Many nations have come in support of an independent enquiry on originations of the Great Virus Crisis. Despite the first case arising out of China, some Chinese officials are also claiming that the novel virus might not have originated from China.

Chinese Authorities are very-much inclined when denying claims of an artificially developed virus and firmly believe that the virus has originated from some other source. In fact, Chinese ministries are suggesting that first cases might have been noted in the US and France, while some also say that the US Military has transmitted the virus to Wuhan.

Chinese media reports also propose that unauthorised laboratories were directed to destroy the early samples of coronavirus by the Government. Meanwhile, the US Officials continue to highlight that the Chinese officials had resisted providing the samples of the virus.

However, the health care authority also noted that the destruction of early samples was a preventive step towards lowering the risk of a second disaster and biological complications in laboratories. When pneumonia-like symptoms appeared in Wuhan, they conducted tests to identify pathogens.

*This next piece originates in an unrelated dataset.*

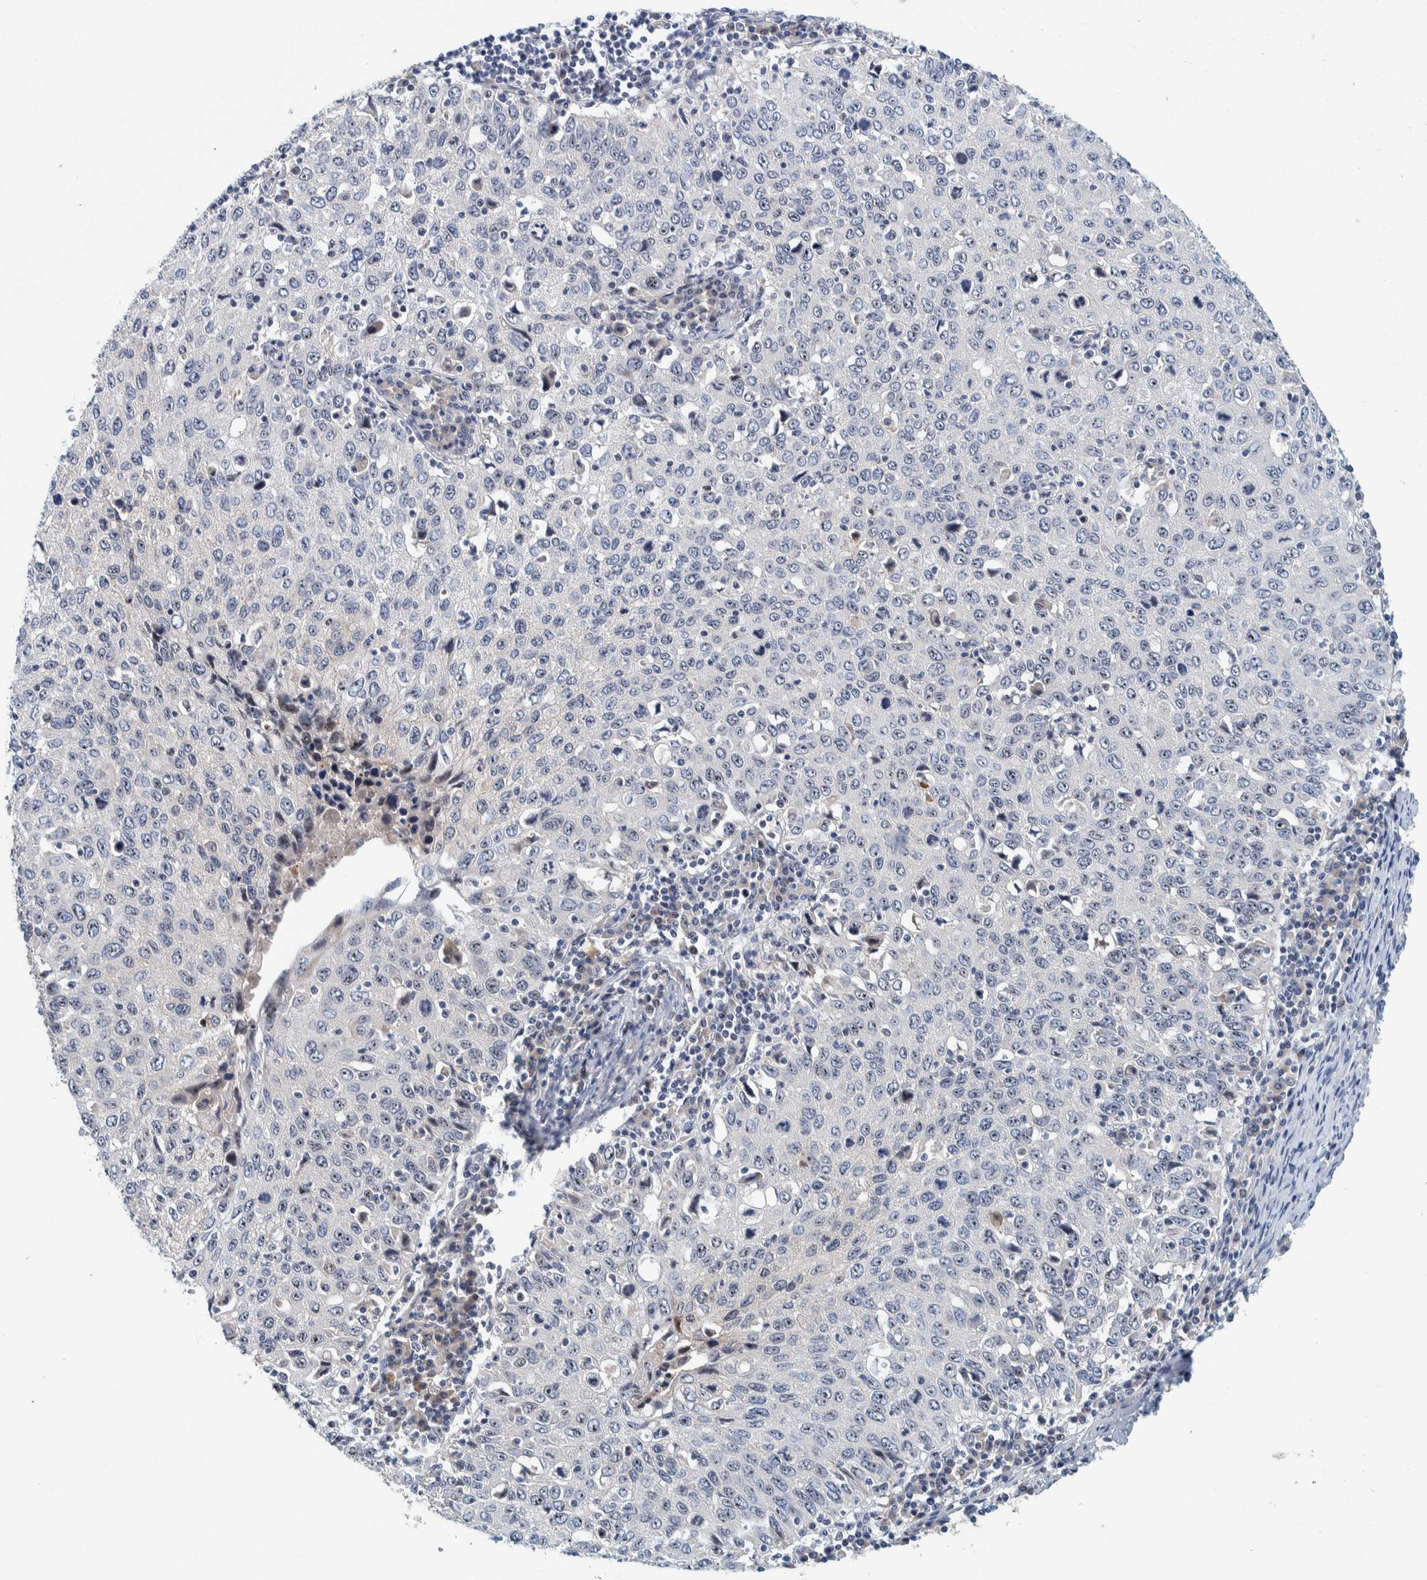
{"staining": {"intensity": "weak", "quantity": "<25%", "location": "nuclear"}, "tissue": "cervical cancer", "cell_type": "Tumor cells", "image_type": "cancer", "snomed": [{"axis": "morphology", "description": "Squamous cell carcinoma, NOS"}, {"axis": "topography", "description": "Cervix"}], "caption": "The photomicrograph reveals no significant staining in tumor cells of squamous cell carcinoma (cervical).", "gene": "NOL11", "patient": {"sex": "female", "age": 53}}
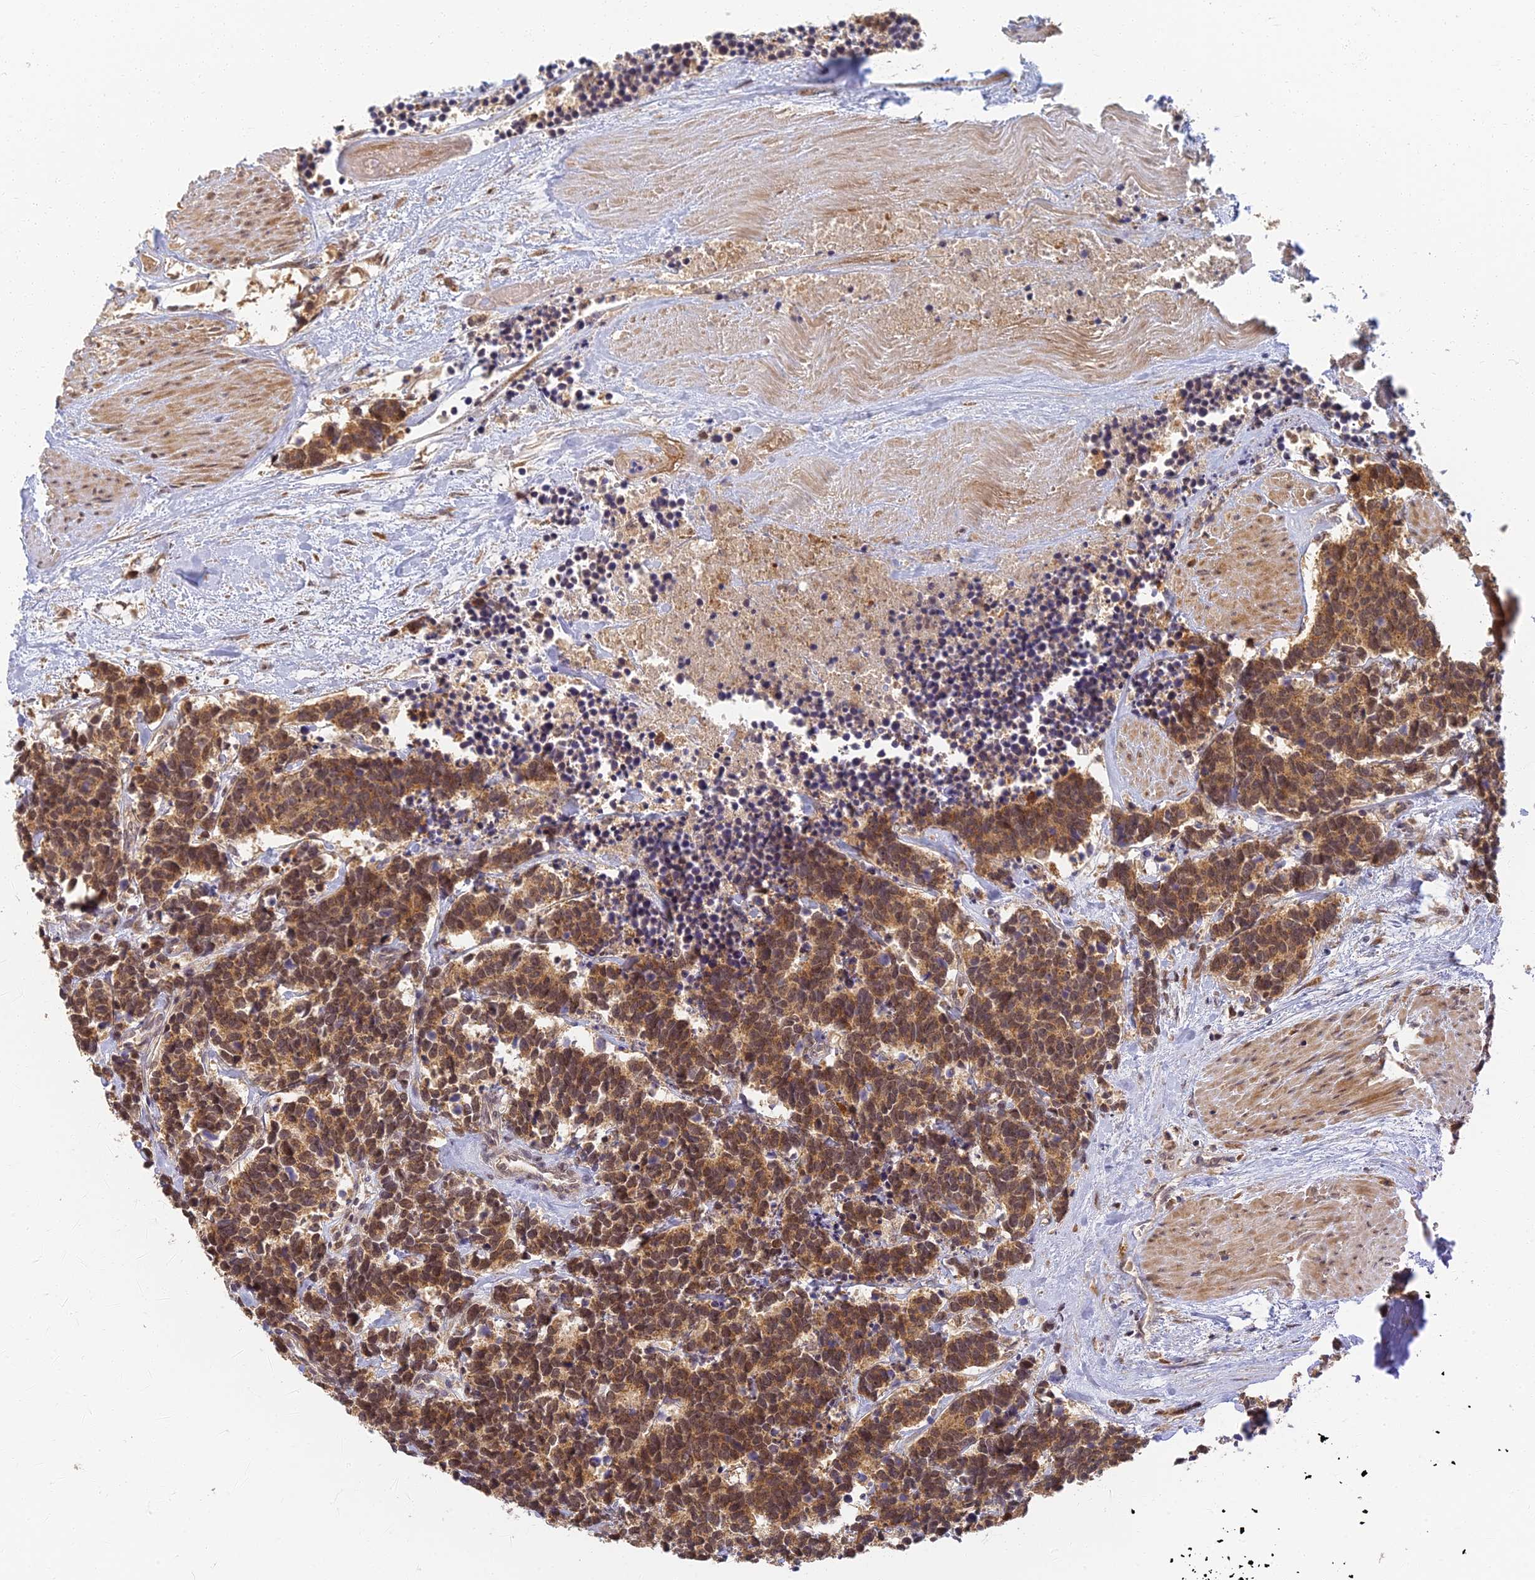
{"staining": {"intensity": "moderate", "quantity": ">75%", "location": "cytoplasmic/membranous"}, "tissue": "carcinoid", "cell_type": "Tumor cells", "image_type": "cancer", "snomed": [{"axis": "morphology", "description": "Carcinoma, NOS"}, {"axis": "morphology", "description": "Carcinoid, malignant, NOS"}, {"axis": "topography", "description": "Urinary bladder"}], "caption": "The immunohistochemical stain highlights moderate cytoplasmic/membranous expression in tumor cells of carcinoid tissue.", "gene": "RGL3", "patient": {"sex": "male", "age": 57}}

In February, the Chinese Authorities had told the labs not to transmit samples to other institutions without any approval. Reports also advocate that the virus was detected by labs as early as December, which could also imply that the virus was making its way into the society possibly earlier than December.

If relations were to deteriorate between China and Australia, what could be at risk?

Tussling relations between the two countries could not only induce trade restrictions like tariffs and barriers but a wide range of psychological changes as well. Consider Chinese politicians portraying Australia as a bully to them. The large-scale Chinese consumer could refrain from buying many products originated from Australia or even holidaying in the sixth-largest nation in the world.

As far as trade is concerned, it took ten years to pen a Free Trade Agreement by the two nations. In December 2015, China and India were able to enforce the China Australia Free Trade Agreement.

In 2018-19, the total merchandise value of trade was around $213 billion, constituting approximately $135 billion worth of exports and ~$78.2 billion in imports. China is Australia’s biggest trading partner.

During the year, among the most significant exports and imports, Australia sold $63.12 billion of iron ore to China, natural gas accounted for $16.64 billion, $14.12 billion worth of coal, and gold worth $5.07 billion. Australia bought telecom equipment and parts of $8.87 billion, computers worth $6.63 billion, furniture and homewares worth $3.42 billion, and refined petroleum of around $2.77 billion.

At the same time, there is an excellent relationship between China and Australian businesses in other areas as well, which could be small. For instance, Phoslock Environmental Technologies Limited (ASX:PET) has substantial business in China.

Media reports have exaggerated the little stir between two countries, primarily inflicted by the implications of the Great Virus Crisis – which seems manageable as Beijing is willing to co-operate at an appropriate time.

There is no denying that issues exist such as banning of Huawei 5G equipment and will continue to exist, but how the two countries reach a mutually beneficial relationship matters the most. China has also learnt that engaging in a trade dispute is not constructive and finding a solution at some point in time is a must.

One should instead think why a free trade agreement between the two countries was negotiated in ten long years. Extreme brainstorming and implications might have been considered, which is why it took a decade. And, if some areas need attention, both leaders will get it done at the right moment as for now, developing a vaccine appears far more appealing than engaging in trade wars.

NOTE: All figures are reported in Australian Dollars unless stated otherwise.